Nasal Obstruction and Epistaxis

Author Affiliations
  • 1SUNY Upstate Medical University, Syracuse, New York

Copyright 2015 American Medical Association. All Rights Reserved. Applicable FARS/DFARS Restrictions Apply to Government Use.

JAMA Otolaryngol Head Neck Surg. 2015;141(5):479-480. doi:10.1001/jamaoto.2015.118

A preteen boy presented with a 1-year history of right-sided nasal obstruction and a 4-day history of intermittent right-sided epistaxis following blunt trauma to the nose. The epistaxis occurred 3 to 4 times a day and resolved with pressure. He did not have facial pain, facial paresthesia, or visual changes. There was no family or personal history of bleeding disorders. Nasal endoscopy revealed a large, well-vascularized, polypoid mass filling the right anterior nasal cavity.

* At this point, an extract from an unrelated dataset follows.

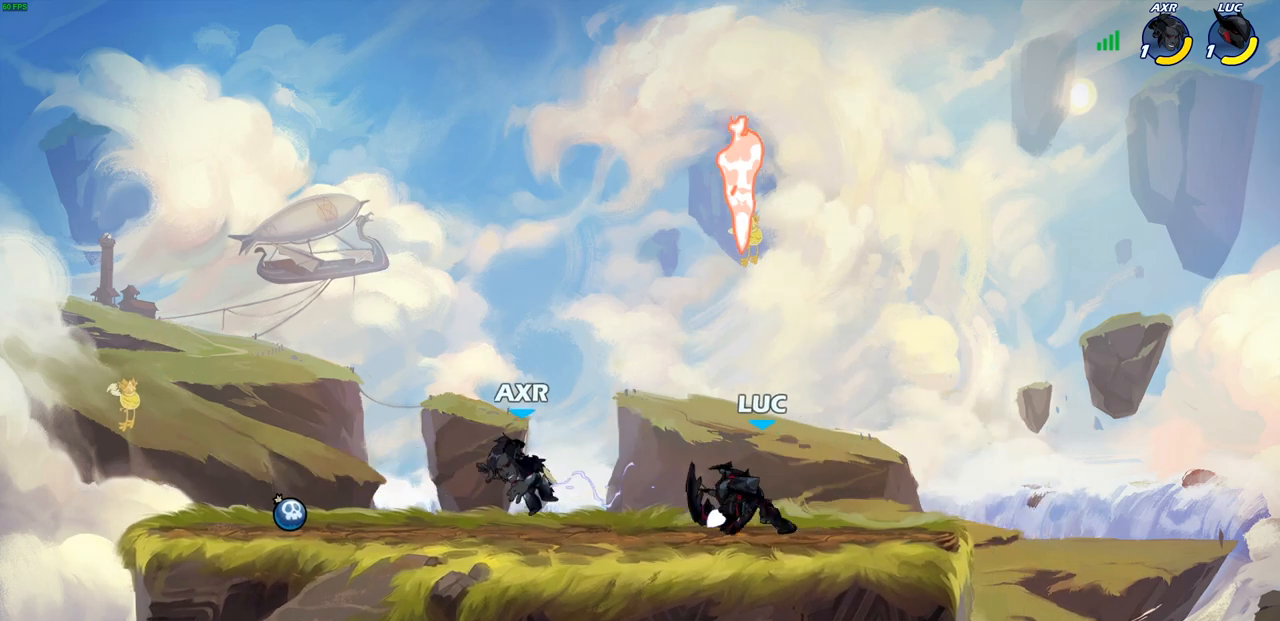
{"buttons": ["SQUARE"], "left_stick": "center", "right_stick": "center", "events": [[17, "SQUARE", "down"], [100, "SQUARE", "up"], [183, "SQUARE", "down"], [250, "SQUARE", "up"], [317, "SQUARE", "down"], [400, "SQUARE", "up"], [483, "SQUARE", "down"]]}
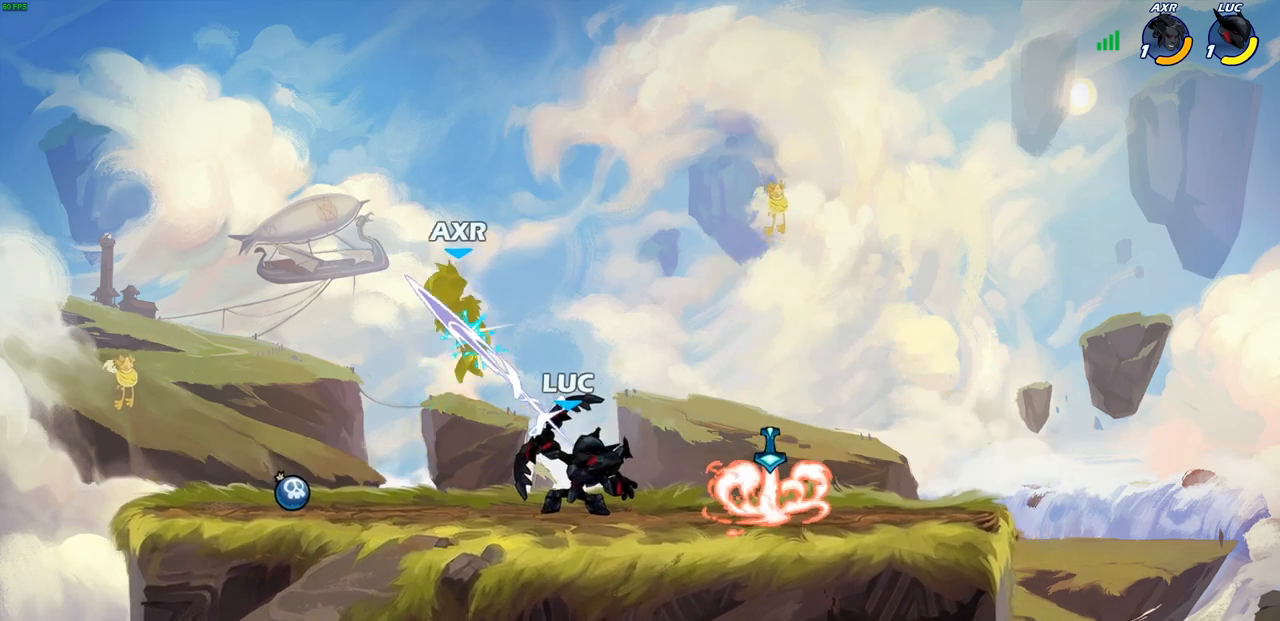
{"buttons": [], "left_stick": "center", "right_stick": "center", "events": [[33, "SQUARE", "up"], [200, "CROSS", "down"], [250, "CIRCLE", "down"], [267, "CROSS", "up"], [350, "CIRCLE", "up"]]}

A computed tomographic scan showed a right nasal cavity mass (4.5 × 1.7 cm) extending to the posterior choana with opacification and bony remodeling of the right maxillary sinus. The mass had heterogeneous intermediate signal intensity on T2-weighted magnetic resonance imaging (Figure, A). The patient was taken to the operating room for biopsy and possible excision of the nasal mass. As the lesion was biopsied, there was brisk bleeding. However, the lesion was found to have a narrow pedicle of attachment and was resected in its entirety. The mass was based on the superior aspect of the nasal septum and cribriform plate. Hematoxylin-eosin stain showed a sheet-like proliferation of epithelioid and polygonal cells with pale eosinophilic granular cytoplasm and relatively uniform vesicular nuclei (Figure, B). The cells were arranged in nests. Branching, staghorn-like blood vessels were scattered throughout the tumor. The tumor cells stained positive for smooth muscle actin (Figure, C), muscle specific actin, Bcl-2, INI-1, and transcription factor E3 (Figure, D).